◆ **EXERCISE PROMPT**: All lines holding the string "down" should be copied from the data below.

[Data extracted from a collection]
###

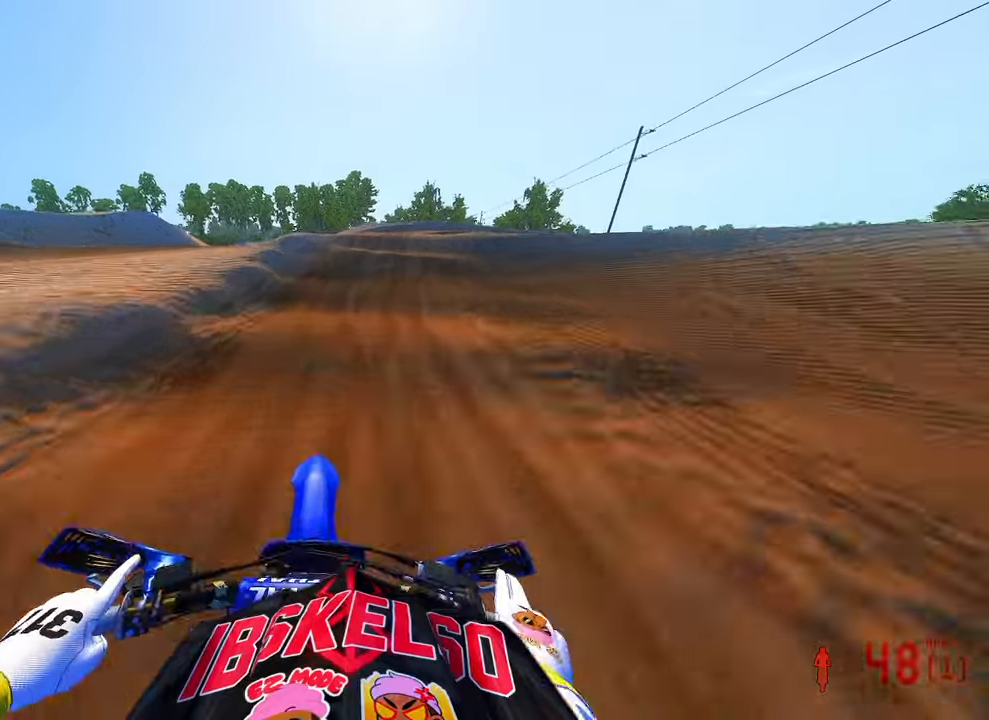
{"dt_ms": 500, "buttons": [], "left_stick": "up-right", "right_stick": "down-left", "button_events": []}
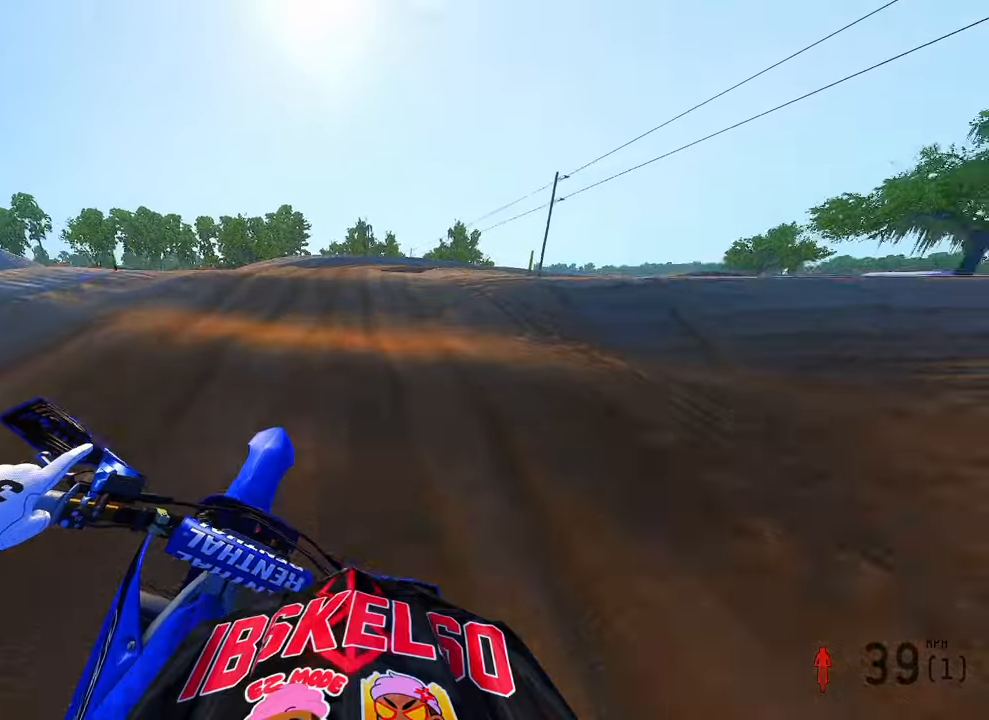
{"dt_ms": 500, "buttons": [], "left_stick": "up-right", "right_stick": "down-left", "button_events": []}
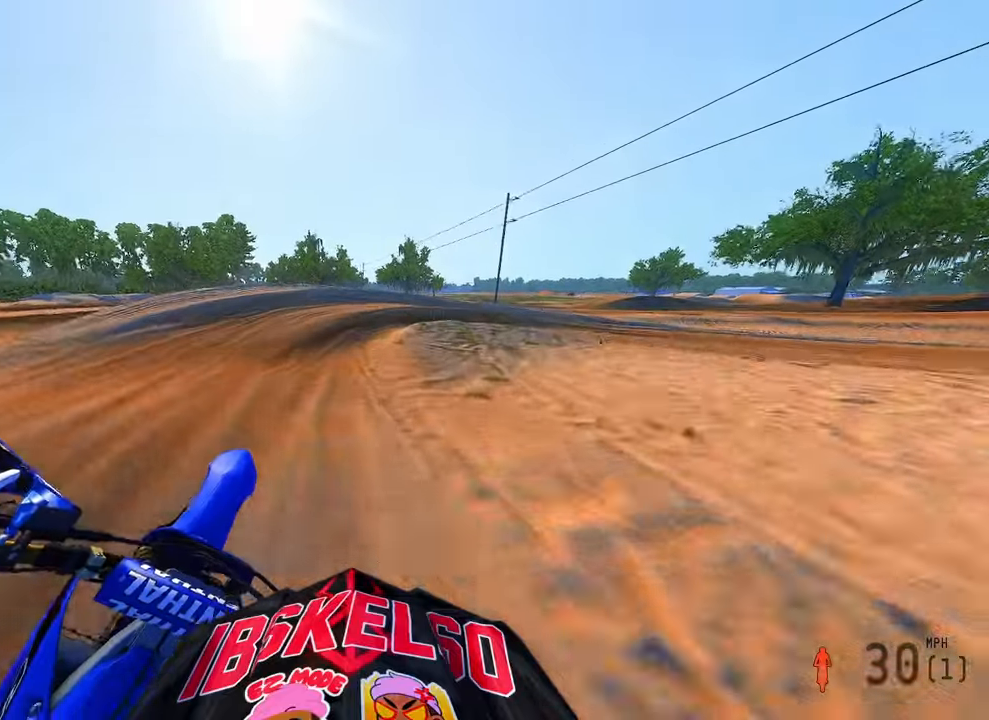
{"dt_ms": 500, "buttons": ["R2"], "left_stick": "up-right", "right_stick": "down-left", "button_events": [[100, "R2", "down"]]}
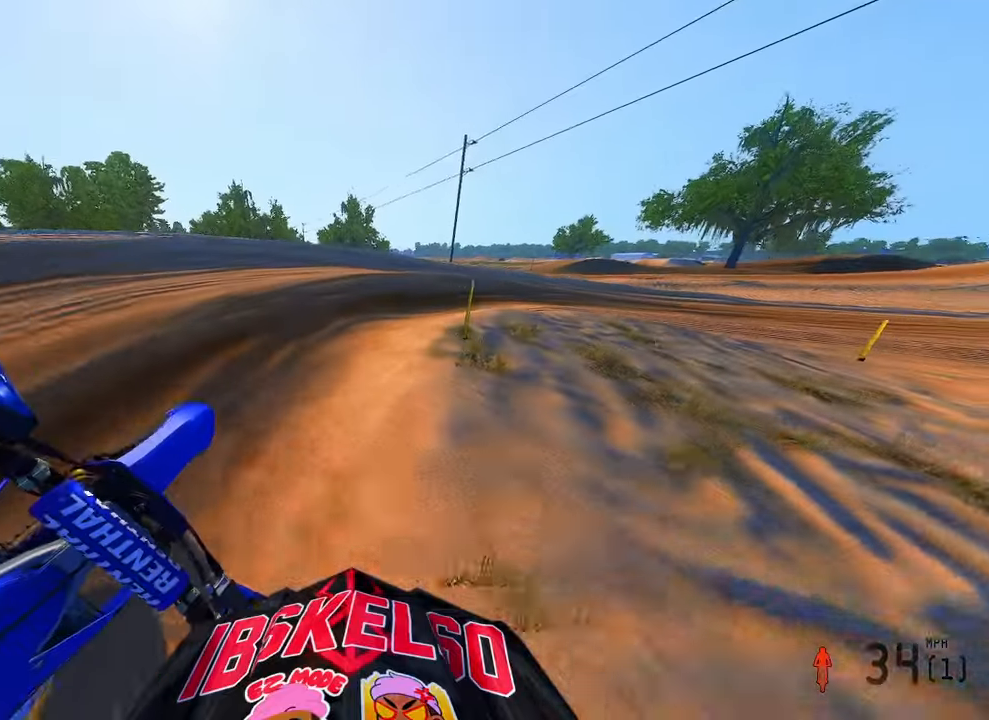
{"dt_ms": 500, "buttons": ["R2"], "left_stick": "up-right", "right_stick": "left", "button_events": [[66, "R2", "up"], [483, "R2", "down"]]}
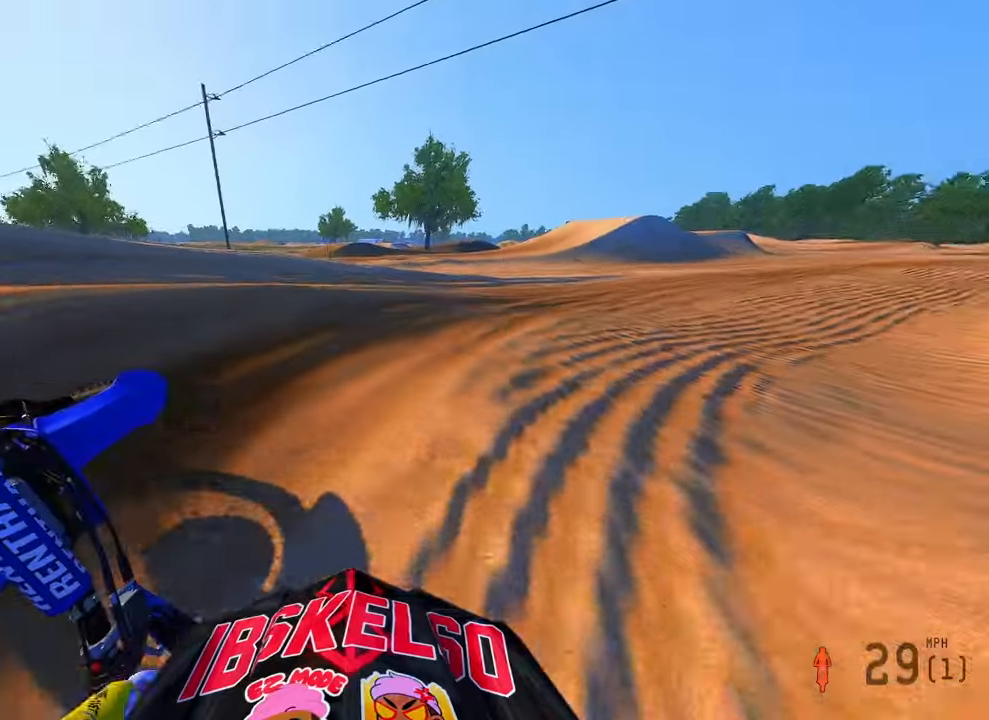
{"dt_ms": 1000, "buttons": ["R2"], "left_stick": "up", "right_stick": "up"}
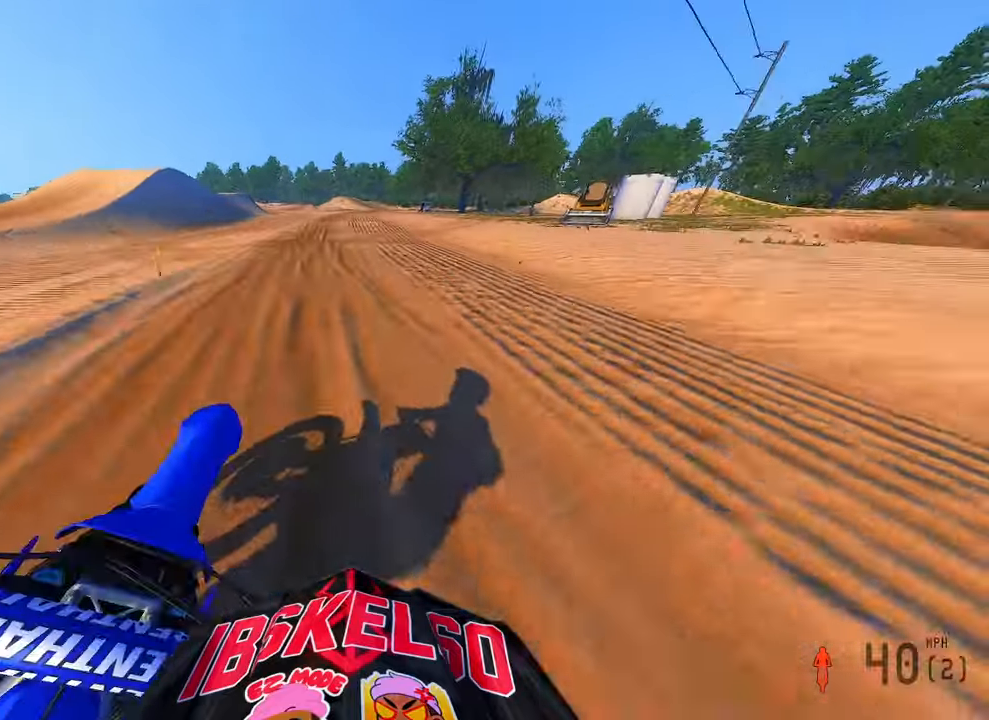
{"dt_ms": 500, "buttons": ["R2"], "left_stick": "up", "right_stick": "up", "button_events": []}
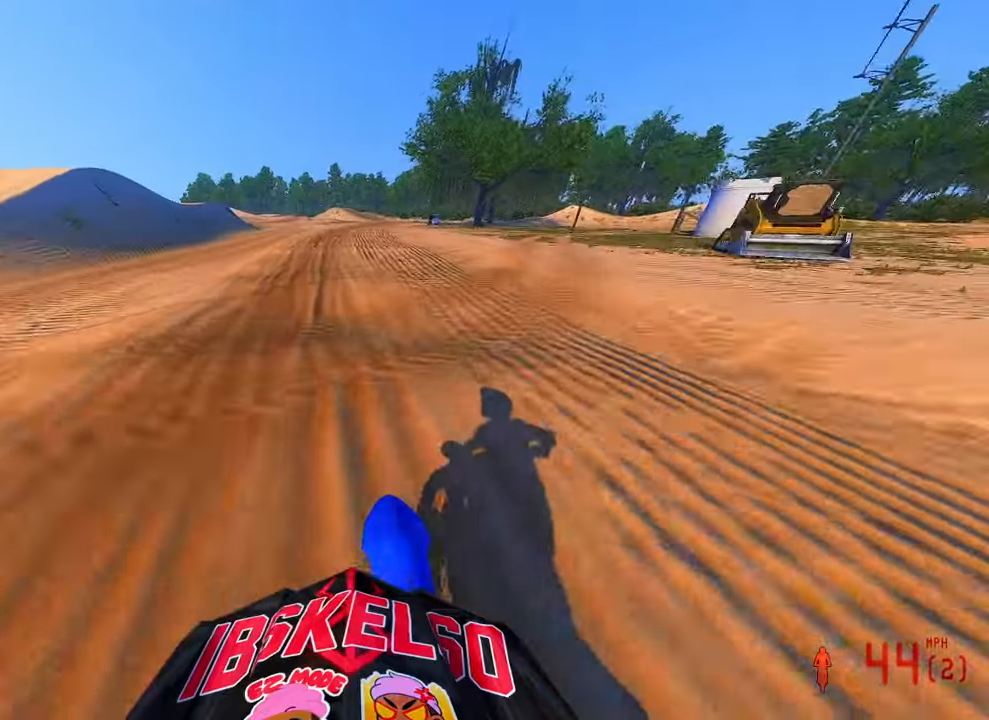
{"dt_ms": 1000, "buttons": ["R2"], "left_stick": "up-right", "right_stick": "up", "button_events": []}
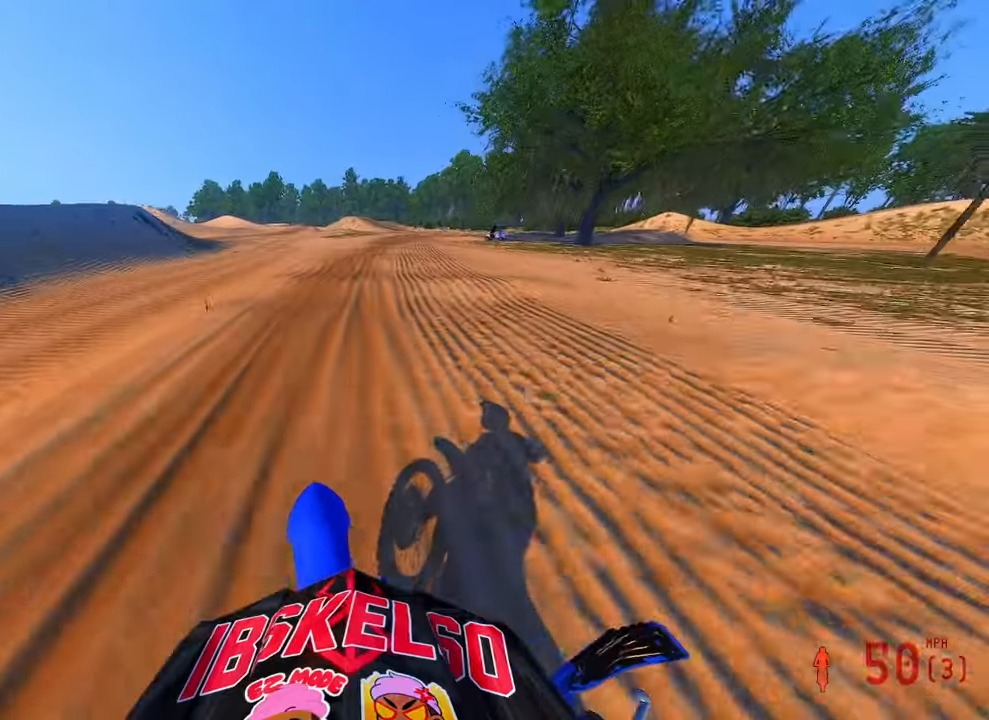
{"dt_ms": 500, "buttons": ["R2"], "left_stick": "up-right", "right_stick": "up-left", "button_events": []}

###

◆ **WORKED SOLUTION**:
{"dt_ms": 500, "buttons": [], "left_stick": "up-right", "right_stick": "down-left", "button_events": []}
{"dt_ms": 500, "buttons": [], "left_stick": "up-right", "right_stick": "down-left", "button_events": []}
{"dt_ms": 500, "buttons": ["R2"], "left_stick": "up-right", "right_stick": "down-left", "button_events": [[100, "R2", "down"]]}
{"dt_ms": 500, "buttons": ["R2"], "left_stick": "up-right", "right_stick": "left", "button_events": [[66, "R2", "up"], [483, "R2", "down"]]}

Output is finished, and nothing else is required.